Merrily We Roll Along [PS Classics]
Stephen Sondheim and George Furth's 1981 musical Merrily We Roll Along has had phrases like "troubled," "misbegotten" and "fascinating-but-unworkable" attached to it for so long that one might think that at some point they officially changed the title to Sondheim's Fascinating-But-Unworkable Merrily We Roll Along. It is now just as officially time to retire that sentiment, with this past February's production at City Center Encores! serving as Exhibit A and the resulting PS Classics two-disc cast recording serving as Exhibit B. (I originally labeled the recording "Exhibit 1," but changed it to "B" to avoid confusing readers. Any true Sondheimite knows, however, that A is 1 and 1 is 2.)
Merrily We Roll Along has been rewritten more times than Candide, I suppose. Or maybe not. (These two musicals make an interesting pair, don't you think?) At any rate, Merrily We Roll Along has undergone wholesale changes since it folded after an ignominious 16 performances back in November 1981. And even before. It became clear at the very first preview that the show was — well, fascinating but unworkable. Sondheim, Furth and director Hal Prince tried to rework it, with constant and in some cases severe changes throughout the previews (which eventually grew to an almost but not quite record-setting 52).
Merrily failed despite all rescue attempts, leaving a figurative hole in the spirit of the authors. The original cast album, recorded just after the closing, was at once a balm and an ache; how could something that sounds this good turn out this bad?

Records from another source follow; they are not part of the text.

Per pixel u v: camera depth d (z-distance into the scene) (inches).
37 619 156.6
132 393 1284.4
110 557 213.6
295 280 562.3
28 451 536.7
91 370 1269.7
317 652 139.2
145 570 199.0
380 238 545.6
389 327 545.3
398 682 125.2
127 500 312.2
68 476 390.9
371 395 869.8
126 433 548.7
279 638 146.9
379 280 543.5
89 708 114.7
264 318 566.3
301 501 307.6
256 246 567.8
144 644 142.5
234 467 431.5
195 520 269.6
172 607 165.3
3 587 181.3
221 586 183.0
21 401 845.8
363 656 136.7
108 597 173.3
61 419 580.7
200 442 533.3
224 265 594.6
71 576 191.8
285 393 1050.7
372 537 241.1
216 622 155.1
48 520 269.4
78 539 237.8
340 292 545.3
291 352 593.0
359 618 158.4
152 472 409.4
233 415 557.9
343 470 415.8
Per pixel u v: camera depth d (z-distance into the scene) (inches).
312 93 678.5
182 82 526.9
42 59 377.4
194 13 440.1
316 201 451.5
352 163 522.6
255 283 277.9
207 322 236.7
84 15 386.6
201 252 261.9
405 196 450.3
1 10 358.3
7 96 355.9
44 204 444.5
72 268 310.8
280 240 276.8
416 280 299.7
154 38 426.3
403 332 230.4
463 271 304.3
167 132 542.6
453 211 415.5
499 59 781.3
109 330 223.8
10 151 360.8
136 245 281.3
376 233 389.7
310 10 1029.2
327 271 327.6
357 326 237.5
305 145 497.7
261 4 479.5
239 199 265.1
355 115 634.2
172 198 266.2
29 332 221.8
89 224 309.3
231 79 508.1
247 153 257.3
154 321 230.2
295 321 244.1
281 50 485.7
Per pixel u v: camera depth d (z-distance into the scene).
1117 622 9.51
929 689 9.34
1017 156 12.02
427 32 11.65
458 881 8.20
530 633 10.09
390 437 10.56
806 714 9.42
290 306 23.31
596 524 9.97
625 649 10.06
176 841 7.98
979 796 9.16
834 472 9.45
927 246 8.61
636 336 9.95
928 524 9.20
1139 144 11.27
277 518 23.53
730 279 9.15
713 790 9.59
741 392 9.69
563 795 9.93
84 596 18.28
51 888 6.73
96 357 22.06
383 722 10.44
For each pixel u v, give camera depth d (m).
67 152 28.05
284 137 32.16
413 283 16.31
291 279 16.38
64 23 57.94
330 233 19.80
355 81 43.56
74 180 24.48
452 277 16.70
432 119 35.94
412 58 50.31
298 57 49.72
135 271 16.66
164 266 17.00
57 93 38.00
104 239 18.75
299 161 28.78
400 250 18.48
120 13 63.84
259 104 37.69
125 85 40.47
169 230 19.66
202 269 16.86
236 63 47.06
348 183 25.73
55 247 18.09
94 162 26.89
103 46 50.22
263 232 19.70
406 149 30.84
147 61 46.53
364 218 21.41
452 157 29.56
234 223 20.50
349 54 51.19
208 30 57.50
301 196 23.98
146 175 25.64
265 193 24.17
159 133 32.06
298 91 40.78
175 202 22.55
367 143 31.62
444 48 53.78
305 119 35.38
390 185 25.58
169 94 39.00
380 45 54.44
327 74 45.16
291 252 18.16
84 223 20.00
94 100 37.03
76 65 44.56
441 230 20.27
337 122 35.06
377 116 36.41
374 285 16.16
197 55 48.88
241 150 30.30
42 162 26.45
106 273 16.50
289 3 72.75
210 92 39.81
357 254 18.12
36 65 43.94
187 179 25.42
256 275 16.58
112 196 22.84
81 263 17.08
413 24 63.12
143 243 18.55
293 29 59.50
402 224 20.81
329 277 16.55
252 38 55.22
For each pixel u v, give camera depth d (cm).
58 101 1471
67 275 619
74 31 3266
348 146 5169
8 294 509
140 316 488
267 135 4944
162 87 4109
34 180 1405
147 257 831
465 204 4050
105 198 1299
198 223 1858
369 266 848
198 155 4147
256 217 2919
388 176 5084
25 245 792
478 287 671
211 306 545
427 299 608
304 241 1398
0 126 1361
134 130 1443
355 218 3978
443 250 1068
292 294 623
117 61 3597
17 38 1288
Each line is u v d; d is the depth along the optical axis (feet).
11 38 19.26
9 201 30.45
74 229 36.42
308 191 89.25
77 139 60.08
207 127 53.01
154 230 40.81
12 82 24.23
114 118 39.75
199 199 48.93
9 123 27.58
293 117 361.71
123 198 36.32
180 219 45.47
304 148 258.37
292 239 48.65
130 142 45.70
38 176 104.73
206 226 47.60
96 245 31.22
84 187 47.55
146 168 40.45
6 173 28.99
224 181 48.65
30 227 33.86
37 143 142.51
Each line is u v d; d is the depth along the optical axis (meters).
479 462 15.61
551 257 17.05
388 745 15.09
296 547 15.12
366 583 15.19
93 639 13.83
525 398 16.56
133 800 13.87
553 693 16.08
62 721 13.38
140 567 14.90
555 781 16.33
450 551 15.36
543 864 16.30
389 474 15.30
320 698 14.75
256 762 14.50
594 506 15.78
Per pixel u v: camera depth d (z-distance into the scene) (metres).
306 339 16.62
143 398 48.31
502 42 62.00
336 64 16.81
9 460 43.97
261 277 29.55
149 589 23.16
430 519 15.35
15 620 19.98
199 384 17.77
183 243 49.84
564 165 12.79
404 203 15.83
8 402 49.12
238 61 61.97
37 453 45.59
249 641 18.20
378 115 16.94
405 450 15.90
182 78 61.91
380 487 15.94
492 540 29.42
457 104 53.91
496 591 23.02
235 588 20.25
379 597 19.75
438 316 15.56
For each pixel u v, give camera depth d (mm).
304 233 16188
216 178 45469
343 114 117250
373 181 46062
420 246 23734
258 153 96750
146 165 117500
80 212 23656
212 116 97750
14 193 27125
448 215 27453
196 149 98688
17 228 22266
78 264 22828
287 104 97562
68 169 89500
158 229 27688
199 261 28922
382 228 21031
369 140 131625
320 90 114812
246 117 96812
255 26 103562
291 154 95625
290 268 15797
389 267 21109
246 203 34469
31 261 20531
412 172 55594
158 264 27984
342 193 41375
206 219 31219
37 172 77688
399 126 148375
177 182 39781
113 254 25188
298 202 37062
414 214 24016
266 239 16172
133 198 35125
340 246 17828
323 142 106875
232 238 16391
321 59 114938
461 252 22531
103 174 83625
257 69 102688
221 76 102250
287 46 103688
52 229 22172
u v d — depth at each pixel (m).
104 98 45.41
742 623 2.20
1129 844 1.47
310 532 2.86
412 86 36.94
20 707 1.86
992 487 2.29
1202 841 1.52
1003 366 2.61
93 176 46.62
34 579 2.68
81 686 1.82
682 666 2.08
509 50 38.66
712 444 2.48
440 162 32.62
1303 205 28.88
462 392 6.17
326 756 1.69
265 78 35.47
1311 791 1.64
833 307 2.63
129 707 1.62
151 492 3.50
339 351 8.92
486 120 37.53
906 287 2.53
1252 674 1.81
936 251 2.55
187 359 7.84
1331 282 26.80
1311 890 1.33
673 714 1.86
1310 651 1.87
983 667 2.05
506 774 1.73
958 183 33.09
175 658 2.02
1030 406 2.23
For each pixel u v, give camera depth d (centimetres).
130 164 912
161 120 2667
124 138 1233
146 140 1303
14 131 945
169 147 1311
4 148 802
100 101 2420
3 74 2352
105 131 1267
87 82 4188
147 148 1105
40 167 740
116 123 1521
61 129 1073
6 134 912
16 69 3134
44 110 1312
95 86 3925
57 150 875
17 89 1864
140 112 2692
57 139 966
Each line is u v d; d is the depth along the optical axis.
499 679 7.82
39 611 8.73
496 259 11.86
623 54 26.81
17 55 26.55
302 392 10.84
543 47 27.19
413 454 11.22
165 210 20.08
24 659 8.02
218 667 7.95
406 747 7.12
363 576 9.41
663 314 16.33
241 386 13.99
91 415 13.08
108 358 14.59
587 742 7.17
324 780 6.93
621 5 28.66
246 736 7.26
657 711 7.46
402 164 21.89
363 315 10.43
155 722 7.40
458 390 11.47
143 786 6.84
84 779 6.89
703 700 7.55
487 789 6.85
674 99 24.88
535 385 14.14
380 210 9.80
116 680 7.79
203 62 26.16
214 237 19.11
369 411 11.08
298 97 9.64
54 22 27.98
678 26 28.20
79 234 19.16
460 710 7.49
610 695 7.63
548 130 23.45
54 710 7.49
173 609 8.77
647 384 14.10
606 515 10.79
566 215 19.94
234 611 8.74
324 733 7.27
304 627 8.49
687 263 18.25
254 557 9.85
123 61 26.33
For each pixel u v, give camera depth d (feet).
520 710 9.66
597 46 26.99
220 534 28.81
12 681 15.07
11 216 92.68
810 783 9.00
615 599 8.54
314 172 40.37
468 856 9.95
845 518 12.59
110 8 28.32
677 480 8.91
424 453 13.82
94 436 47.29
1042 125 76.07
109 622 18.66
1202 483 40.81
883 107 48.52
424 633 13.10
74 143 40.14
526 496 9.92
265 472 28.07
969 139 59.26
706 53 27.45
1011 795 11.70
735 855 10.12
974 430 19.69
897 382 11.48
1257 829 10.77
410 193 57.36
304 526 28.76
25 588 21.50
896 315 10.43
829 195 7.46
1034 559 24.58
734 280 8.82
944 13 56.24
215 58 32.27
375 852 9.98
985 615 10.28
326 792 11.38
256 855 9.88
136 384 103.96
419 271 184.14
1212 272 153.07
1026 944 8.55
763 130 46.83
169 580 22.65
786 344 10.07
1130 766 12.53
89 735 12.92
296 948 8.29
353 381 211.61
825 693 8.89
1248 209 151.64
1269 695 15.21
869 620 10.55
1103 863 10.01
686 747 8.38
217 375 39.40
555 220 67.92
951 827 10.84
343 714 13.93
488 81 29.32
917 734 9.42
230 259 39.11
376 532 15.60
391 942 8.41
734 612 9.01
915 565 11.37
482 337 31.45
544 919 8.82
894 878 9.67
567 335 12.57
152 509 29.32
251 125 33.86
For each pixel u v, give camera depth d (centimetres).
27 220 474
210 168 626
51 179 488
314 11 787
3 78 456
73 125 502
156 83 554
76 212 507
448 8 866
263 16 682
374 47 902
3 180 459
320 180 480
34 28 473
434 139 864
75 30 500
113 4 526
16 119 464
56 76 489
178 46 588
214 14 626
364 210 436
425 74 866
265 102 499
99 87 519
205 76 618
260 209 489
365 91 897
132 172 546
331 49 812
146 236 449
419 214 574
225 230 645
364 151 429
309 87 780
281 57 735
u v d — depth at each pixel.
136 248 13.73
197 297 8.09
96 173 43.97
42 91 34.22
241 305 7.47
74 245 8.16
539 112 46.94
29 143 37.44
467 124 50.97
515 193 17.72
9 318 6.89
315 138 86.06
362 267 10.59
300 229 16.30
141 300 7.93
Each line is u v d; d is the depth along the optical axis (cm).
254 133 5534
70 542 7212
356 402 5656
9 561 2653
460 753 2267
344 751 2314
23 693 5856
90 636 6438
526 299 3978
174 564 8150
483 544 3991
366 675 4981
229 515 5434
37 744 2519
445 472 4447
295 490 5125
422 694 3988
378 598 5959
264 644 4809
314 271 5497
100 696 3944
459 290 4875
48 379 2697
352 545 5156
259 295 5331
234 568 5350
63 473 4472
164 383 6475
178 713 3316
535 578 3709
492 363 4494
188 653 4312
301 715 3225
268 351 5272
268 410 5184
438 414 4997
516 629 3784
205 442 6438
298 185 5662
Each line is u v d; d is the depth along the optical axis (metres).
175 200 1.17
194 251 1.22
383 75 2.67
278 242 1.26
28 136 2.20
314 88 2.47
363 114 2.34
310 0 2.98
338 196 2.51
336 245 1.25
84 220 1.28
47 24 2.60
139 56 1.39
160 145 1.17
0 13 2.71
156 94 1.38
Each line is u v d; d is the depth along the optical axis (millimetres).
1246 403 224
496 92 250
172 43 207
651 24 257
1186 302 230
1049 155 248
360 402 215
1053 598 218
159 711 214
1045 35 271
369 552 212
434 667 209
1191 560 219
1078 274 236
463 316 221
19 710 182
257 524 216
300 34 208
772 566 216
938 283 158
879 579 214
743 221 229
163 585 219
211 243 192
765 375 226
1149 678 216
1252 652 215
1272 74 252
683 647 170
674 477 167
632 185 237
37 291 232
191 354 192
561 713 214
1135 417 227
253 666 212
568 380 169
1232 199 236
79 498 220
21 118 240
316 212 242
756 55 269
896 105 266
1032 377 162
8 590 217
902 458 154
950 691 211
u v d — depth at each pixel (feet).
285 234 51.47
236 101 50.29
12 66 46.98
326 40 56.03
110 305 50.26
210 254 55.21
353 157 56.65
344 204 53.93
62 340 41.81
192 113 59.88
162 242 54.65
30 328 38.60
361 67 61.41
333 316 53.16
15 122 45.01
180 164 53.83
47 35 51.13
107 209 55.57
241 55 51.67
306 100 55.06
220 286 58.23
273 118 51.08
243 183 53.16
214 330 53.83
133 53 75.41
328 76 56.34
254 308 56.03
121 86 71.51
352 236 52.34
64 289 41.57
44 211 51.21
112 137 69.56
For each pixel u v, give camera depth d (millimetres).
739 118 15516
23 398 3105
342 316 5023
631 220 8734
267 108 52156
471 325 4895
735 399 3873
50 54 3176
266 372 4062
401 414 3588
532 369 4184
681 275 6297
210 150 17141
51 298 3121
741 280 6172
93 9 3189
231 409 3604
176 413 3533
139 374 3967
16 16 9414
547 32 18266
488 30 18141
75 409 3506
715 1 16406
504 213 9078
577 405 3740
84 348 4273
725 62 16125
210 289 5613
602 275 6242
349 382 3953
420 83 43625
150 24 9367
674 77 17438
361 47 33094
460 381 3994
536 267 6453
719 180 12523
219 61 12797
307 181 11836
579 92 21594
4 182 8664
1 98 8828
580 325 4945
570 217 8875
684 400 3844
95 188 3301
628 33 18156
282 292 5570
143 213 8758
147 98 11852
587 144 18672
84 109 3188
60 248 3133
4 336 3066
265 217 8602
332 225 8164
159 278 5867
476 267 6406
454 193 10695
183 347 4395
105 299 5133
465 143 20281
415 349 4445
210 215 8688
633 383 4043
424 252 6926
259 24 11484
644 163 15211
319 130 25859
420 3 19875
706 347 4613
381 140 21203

Sondheim rebounded in 1984 with a new librettist/director, James Lapine. The pair created the Pulitzer-winning Sunday in the Park with George which — not coincidentally — underwent an extended public workshop at Playwrights Horizons, some nine months prior to the Broadway production. At the start of the workshop, Sunday wasn't quite ready; they only managed to get to the second act for the final three of twenty-five performances. Which is to say that if Sunday had opened cold — with audiences bringing Broadway expectations and paying Broadway prices at the first preview, like at Merrily — they might have also found themselves in the proverbial soup.